While there were professional weavers, most tartan produced in the 1700s was produced by the woman of the house using small handlooms: small-scale tartan productions meant only small sections could be produced at a time. As a result, smaller pieces of material were often sewn together to produce the desired size, for example when producing a plaid.

The “walk” of the wool takes place before the wool is turned into yarn.

The process of cleaning tartan cloth of any dirt or oil and treating it to make it stronger is called ‘waulking’; the cloth was soaked in warm water and urine (for ammonia) and then dried before being kneaded on a board, a door was sometimes removed from its hinges if no other surface was available. On the island of St Kilda, women worked together to move the cloth with their hands and feet while singing a traditional ‘waulking’ song to help them keep time.

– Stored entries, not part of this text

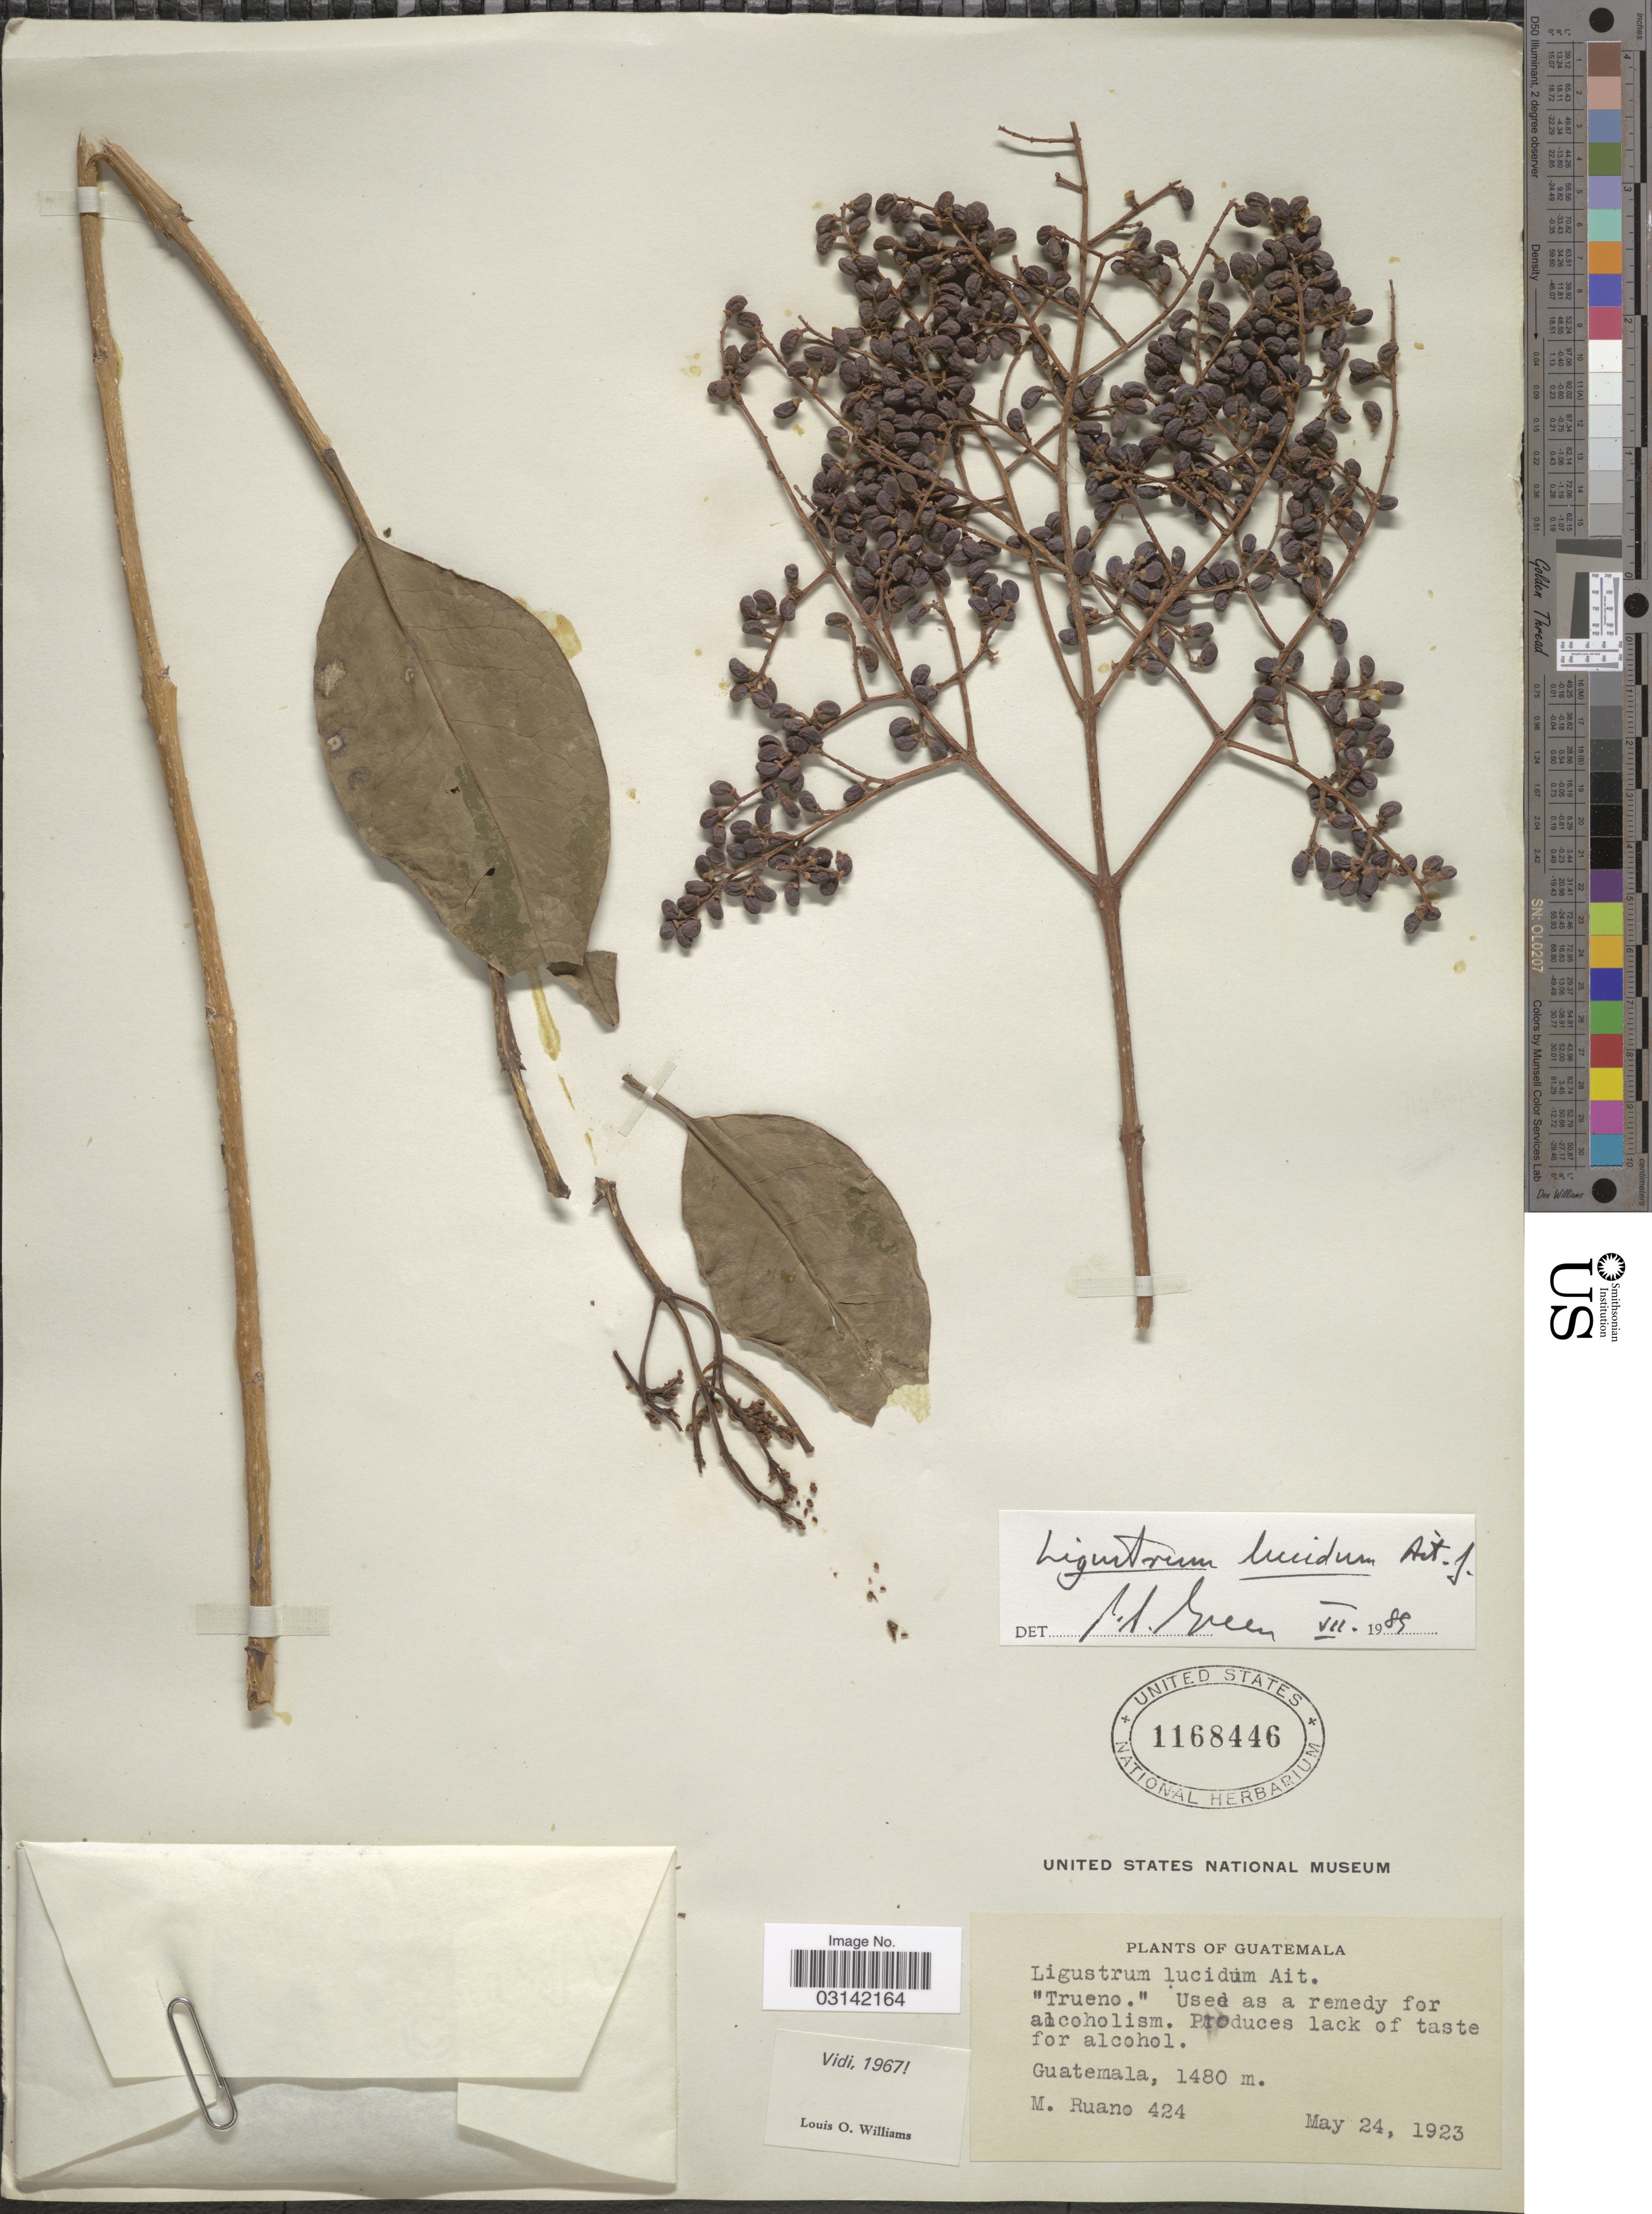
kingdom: Plantae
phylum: Tracheophyta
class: Magnoliopsida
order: Lamiales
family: Oleaceae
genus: Ligustrum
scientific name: Ligustrum lucidum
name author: W.T. Aiton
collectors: M. Ruano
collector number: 424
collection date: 1923-05-24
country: Guatemala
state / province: Guatemala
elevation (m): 1480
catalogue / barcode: US 1168446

Most dyes were made locally from plant sources: most commonly from bark, roots, heather, and berries that could produce a dye that did not fade. So-called vintage colors that are more subtle and muted than synthetic modern dyes and are still popular. ‘Every good farmer’s wife was competent to dye blue, red, green, yellow, black, brown,’ notes a 19th-century writing by James Logan. the use of local dyes produced a range of color variations depending on locally available dyes and small variations were accepted. There was great pride associated with tartan production and the different patterns created.

How is tartan woven?

The warp: the longitudinal thread of the tartan is first placed on the loom, then the weft (cross threads) is woven. The checkered pattern is created by weaving the two colored bands at right angles. The lower part of the kilt is called the selvedge; it is woven in another way to prevent the material from coming undone.

Before the Battle of Culloden in 1746, most tartans were woven by independent weavers at home. With the advent of regimental tartans, traditional sources could no longer meet the demand and specialist companies sprang up to deal with these new customers. Wilson’s of Bannockburn was one of the most famous.

Due to the ban on tartan, the art of weaving in homes was lost to some extent. He lamented the loss of the old skills in cloth-making “Deprived of the pleasure of seeing their husbands, sons, and favourites, in that fine garb, emulation died, and they were content to manufacture the wool in the coarsest and clumsiest manner. ..” patterns of the 17th century, as well as dyeing methods, had been largely forgotten. For a time, regimental kilts were synonymous with dirt cheap clothing. Those in command of the troops were looking to cut costs and soldiers were often issued kilts made of a very poor quality tartan and made from less material than a standard kilt. As a result, English cartoonists of the time depicted Scottish troops wearing ridiculously short kilts. This practice ended with the intervention of Queen Victoria, who ordered that ‘soft rather than hard tartan be worn’ for all regimental tartans.